Northern Europe rebar price remains stable on mill maintenance closures, weak demand

Sluggish demand and a persistent wait-and-see attitude among customers resulted in little-to-no market activity in the Northern European domestic rebar market in the week ending Wednesday July 27.
In the week ended July 13, Fastmarkets heard how producers, most notably ArcelorMittal, were targeting significant price increases across all long steel products to counter the soaring costs of energy. These price increases, however, have not been achieved, sources said.

Fastmarkets’ weekly price assessment for steel reinforcing bar (rebar), domestic, delivered Northern Europe, was €930-1,000 ($946-1017) per tonne on Wednesday, unchanged week on week.

With demand remaining low and mills shutting down for maintenance during the summer season, trading activity remained depressed.

One source said buyers are still in a wait-and-see mode, hoping that prices will drop further. These hopes are based on the fact international scrap prices have dropped over the past week after surging in early July. This attitude, the market participant told Fastmarkets, does not account for energy cost surges as well as possible energy shortages heading into the fourth quarter.

Energy rationing, proposed by the European Commission on July 20, could, if it goes ahead, create upward pressure on energy prices.

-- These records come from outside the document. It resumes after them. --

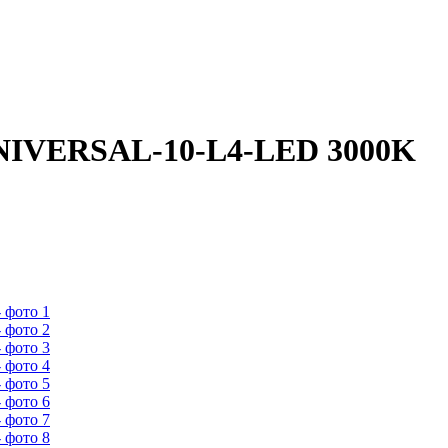
NIVERSAL-10-L4-LED 3000K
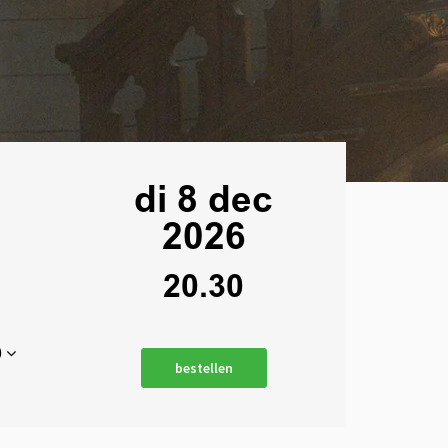
di 8 dec
2026
20.30
0
bestellen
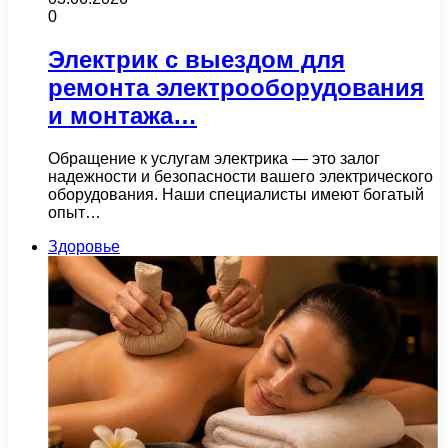
0
Электрик с выездом для
ремонта электрооборудования
и монтажа…
Обращение к услугам электрика — это залог
надежности и безопасности вашего электрического
оборудования. Наши специалисты имеют богатый
опыт…
Здоровье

Emergency legislation, designed to protect countries from the possibility of Russia weaponizing gas supplies over the coming months, would enable the EU Commission to impose 15% binding gas consumption restrictions on EU countries over the next two years.

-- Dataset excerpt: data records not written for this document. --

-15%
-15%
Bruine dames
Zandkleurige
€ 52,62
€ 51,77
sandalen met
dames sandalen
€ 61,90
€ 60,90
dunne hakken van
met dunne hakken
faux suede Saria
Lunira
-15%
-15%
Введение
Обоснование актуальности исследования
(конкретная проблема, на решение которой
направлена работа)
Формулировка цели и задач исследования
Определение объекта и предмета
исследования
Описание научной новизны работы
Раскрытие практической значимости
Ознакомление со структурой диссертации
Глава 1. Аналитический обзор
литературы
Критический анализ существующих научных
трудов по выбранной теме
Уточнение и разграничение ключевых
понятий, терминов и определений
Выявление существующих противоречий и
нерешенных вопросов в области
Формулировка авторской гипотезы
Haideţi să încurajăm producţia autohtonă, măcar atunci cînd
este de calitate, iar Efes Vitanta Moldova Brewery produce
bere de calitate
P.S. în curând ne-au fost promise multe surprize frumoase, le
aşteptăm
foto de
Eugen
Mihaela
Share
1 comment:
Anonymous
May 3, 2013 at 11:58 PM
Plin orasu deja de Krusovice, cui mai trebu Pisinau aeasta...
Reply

Upon the proposal being accepted and the measure being passed, each country would have to decide how these cuts would be imposed.

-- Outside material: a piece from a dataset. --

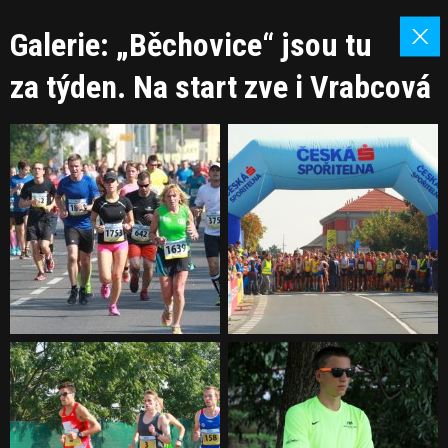
Galerie: „Běchovice“ jsou tu
za týden. Na start zve i Vrabcová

With energy prices already exploding, news of rationing and potential implementation of rationing could drive up energy prices more. It would also make production cuts across EU steel mills very likely, Fastmarkets heard. Production cuts will likely reverse the downtrend across all long steel products, sources said.

Another source, while recognizing the impact cost increases might have over the longer term, said prices for rebar will remain the same until the end of August when the holiday season is over.

Decreasing international scrap costs since mid-April have also been a major factor in the falling rebar market. Scrap prices jumped in early July but corrected in the week ended July 20.

Fastmarkets’ daily calculation of the index for steel scrap, HMS 1&2 (80:20 mix), North Europe origin, cfr Turkey was $382.50 per tonne on July 20, down from $398.49 per tonne a week earlier.

The correction in scrap prices has continued this week, with the index most recently calculated at $351.19 per tonne on Wednesday, unchanged from a day earlier but down from $364.85 per tonne on Monday.